Job
Each record below must come back exactly as written; its pictures must not.

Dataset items
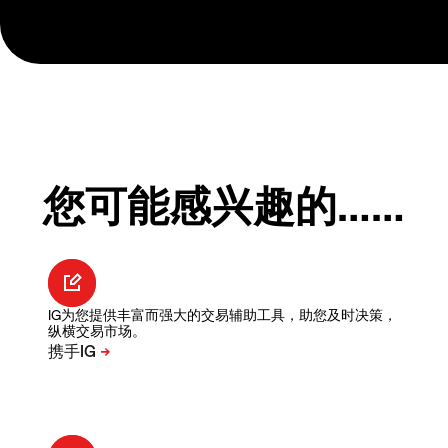
您可能感兴趣的……
IG为您提供丰富而强大的交易辅助工具，助您及时决策，
纵横交易市场。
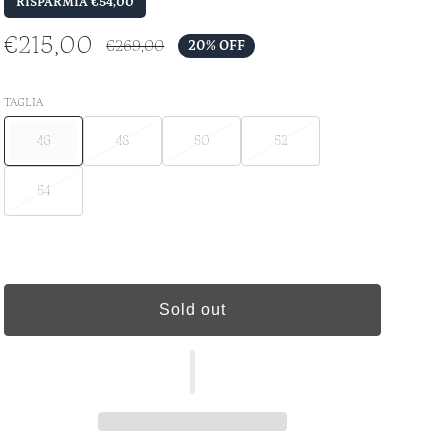
RISPARMIA €54,00
€215,00
€269,00
20% OFF
TAGLIA
46
48
50
52
54
Sold out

Solution
您可能感兴趣的……
IG为您提供丰富而强大的交易辅助工具，助您及时决策，
纵横交易市场。
RISPARMIA €54,00
€215,00
€269,00
20% OFF
TAGLIA
46
48
50
52
54
Sold out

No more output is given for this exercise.